## What you should do
Every entry below needs to be printed again exactly, with its pictures left out.

Collected data:
---+---
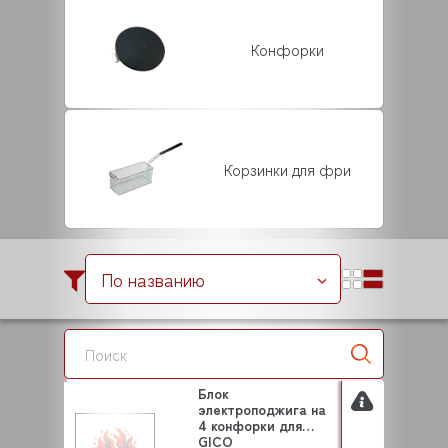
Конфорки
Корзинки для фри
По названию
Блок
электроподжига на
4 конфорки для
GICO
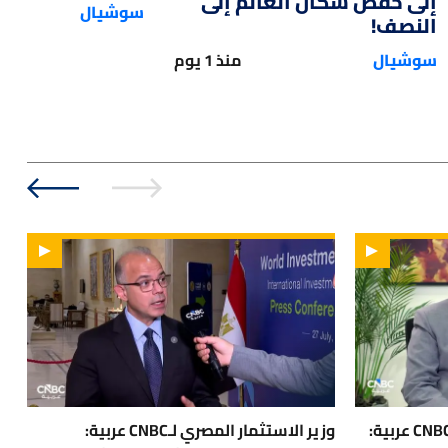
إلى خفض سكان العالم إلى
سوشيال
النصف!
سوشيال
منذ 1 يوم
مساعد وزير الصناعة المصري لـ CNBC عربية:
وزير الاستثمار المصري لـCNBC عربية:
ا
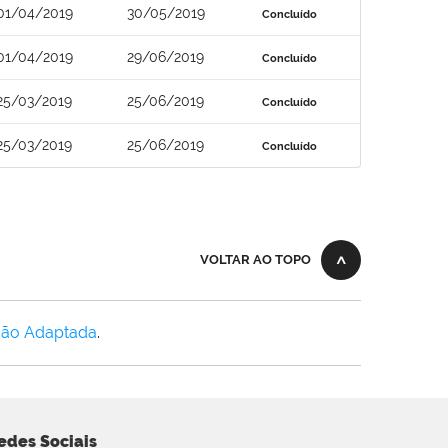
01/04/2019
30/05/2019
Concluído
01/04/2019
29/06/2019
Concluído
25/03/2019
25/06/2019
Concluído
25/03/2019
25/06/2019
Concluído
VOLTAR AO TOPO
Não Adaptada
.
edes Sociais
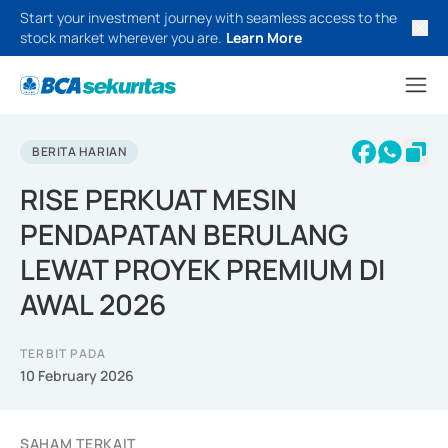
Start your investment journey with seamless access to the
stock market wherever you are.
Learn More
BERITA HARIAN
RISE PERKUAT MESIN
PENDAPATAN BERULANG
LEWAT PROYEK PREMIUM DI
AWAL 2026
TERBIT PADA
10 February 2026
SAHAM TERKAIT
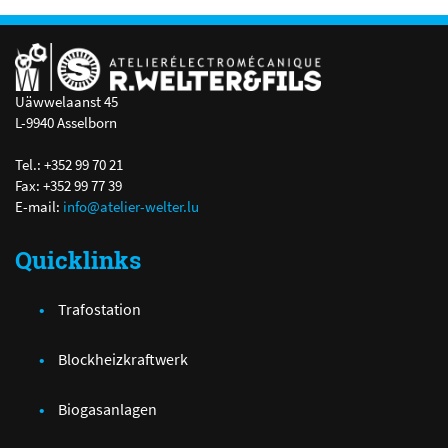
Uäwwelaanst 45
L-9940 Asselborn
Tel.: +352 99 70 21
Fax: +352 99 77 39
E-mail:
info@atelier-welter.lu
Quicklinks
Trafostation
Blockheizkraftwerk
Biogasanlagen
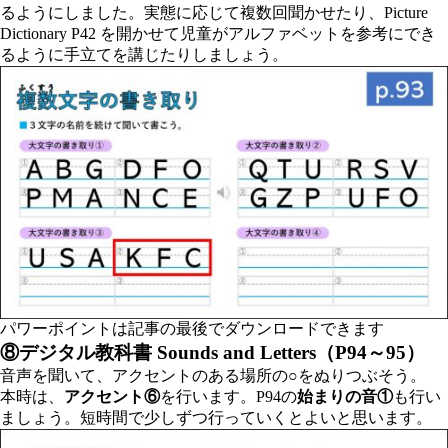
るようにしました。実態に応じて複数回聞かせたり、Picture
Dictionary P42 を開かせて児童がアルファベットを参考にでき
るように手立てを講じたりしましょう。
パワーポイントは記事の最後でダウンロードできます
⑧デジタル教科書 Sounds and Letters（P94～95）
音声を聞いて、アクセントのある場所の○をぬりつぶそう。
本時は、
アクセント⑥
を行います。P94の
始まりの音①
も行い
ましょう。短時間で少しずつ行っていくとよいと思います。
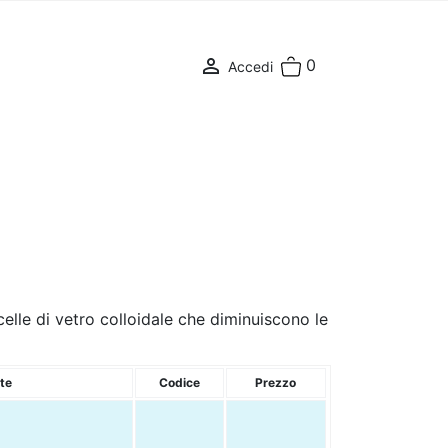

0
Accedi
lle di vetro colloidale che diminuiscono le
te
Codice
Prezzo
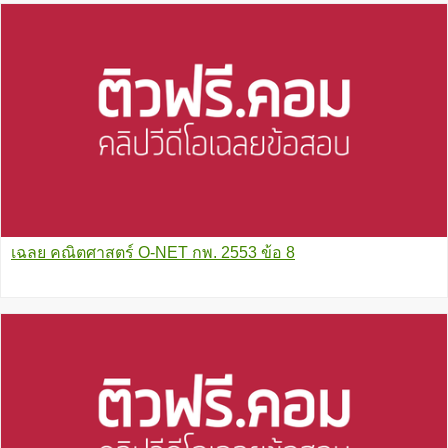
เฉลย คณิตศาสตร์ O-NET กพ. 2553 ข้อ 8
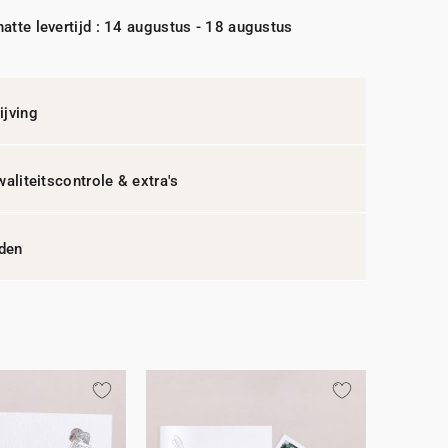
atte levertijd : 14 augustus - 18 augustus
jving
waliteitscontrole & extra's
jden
---+---
## Result of this exercise
Конфорки
Корзинки для фри
По названию
Блок
электроподжига на
4 конфорки для
GICO
إلى خفض سكان العالم إلى
سوشيال
النصف!
سوشيال
منذ 1 يوم
مساعد وزير الصناعة المصري لـ CNBC عربية:
وزير الاستثمار المصري لـCNBC عربية:
ا
01/04/2019
30/05/2019
Concluído
01/04/2019
29/06/2019
Concluído
25/03/2019
25/06/2019
Concluído
25/03/2019
25/06/2019
Concluído
VOLTAR AO TOPO
Não Adaptada
.
edes Sociais
Start your investment journey with seamless access to the
stock market wherever you are.
Learn More
BERITA HARIAN
RISE PERKUAT MESIN
PENDAPATAN BERULANG
LEWAT PROYEK PREMIUM DI
AWAL 2026
TERBIT PADA
10 February 2026
SAHAM TERKAIT
Uäwwelaanst 45
L-9940 Asselborn
Tel.: +352 99 70 21
Fax: +352 99 77 39
E-mail:
info@atelier-welter.lu
Quicklinks
Trafostation
Blockheizkraftwerk
Biogasanlagen
るようにしました。実態に応じて複数回聞かせたり、Picture
Dictionary P42 を開かせて児童がアルファベットを参考にでき
るように手立てを講じたりしましょう。
パワーポイントは記事の最後でダウンロードできます
⑧デジタル教科書 Sounds and Letters（P94～95）
音声を聞いて、アクセントのある場所の○をぬりつぶそう。
本時は、
アクセント⑥
を行います。P94の
始まりの音①
も行い
ましょう。短時間で少しずつ行っていくとよいと思います。

0
Accedi
lle di vetro colloidale che diminuiscono le
te
Codice
Prezzo
เฉลย คณิตศาสตร์ O-NET กพ. 2553 ข้อ 8
atte levertijd : 14 augustus - 18 augustus
jving
waliteitscontrole & extra's
jden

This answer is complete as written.